What is needed = Copy each line of the listing that includes "node".

Dataset records =
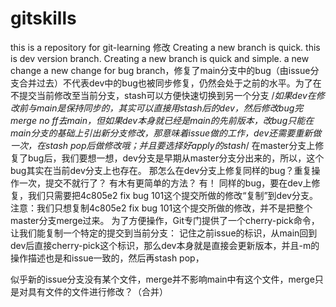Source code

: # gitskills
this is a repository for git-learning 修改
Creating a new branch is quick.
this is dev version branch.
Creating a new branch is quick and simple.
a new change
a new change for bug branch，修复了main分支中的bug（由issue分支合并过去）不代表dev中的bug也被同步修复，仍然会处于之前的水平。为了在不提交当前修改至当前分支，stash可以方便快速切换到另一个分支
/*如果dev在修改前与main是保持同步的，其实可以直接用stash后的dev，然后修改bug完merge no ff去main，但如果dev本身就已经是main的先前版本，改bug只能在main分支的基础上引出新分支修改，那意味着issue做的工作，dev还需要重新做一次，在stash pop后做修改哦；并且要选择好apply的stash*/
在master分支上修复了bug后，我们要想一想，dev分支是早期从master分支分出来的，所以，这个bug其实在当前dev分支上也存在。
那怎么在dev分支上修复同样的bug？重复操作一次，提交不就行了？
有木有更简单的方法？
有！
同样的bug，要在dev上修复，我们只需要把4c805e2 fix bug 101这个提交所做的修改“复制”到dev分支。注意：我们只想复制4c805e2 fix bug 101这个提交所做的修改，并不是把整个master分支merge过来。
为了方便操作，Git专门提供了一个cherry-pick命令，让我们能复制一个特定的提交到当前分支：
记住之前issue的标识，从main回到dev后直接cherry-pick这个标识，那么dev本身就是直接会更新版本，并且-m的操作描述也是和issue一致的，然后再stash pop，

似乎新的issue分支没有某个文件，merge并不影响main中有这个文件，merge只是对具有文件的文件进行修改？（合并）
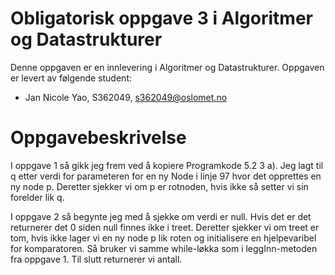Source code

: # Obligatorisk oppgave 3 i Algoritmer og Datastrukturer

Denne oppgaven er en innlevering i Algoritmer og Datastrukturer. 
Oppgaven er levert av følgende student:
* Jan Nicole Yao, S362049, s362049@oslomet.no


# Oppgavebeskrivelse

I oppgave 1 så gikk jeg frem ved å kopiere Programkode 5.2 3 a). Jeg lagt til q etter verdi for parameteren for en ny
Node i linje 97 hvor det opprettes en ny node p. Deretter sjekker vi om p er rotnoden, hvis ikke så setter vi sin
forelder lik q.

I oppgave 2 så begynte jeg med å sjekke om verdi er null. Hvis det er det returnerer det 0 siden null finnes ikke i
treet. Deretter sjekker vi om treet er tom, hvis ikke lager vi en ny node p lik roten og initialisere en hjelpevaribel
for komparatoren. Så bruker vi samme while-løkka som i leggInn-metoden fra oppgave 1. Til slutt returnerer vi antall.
--
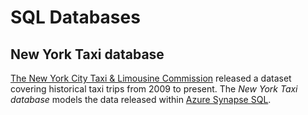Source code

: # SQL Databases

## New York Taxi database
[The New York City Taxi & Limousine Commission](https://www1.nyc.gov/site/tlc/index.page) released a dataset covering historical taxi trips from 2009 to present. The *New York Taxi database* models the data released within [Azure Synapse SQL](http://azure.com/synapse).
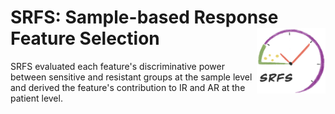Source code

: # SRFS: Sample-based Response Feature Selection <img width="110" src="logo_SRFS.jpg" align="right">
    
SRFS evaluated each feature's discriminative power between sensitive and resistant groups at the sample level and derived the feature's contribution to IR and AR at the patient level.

Response box =
Node i linje 97 hvor det opprettes en ny node p. Deretter sjekker vi om p er rotnoden, hvis ikke så setter vi sin
treet. Deretter sjekker vi om treet er tom, hvis ikke lager vi en ny node p lik roten og initialisere en hjelpevaribel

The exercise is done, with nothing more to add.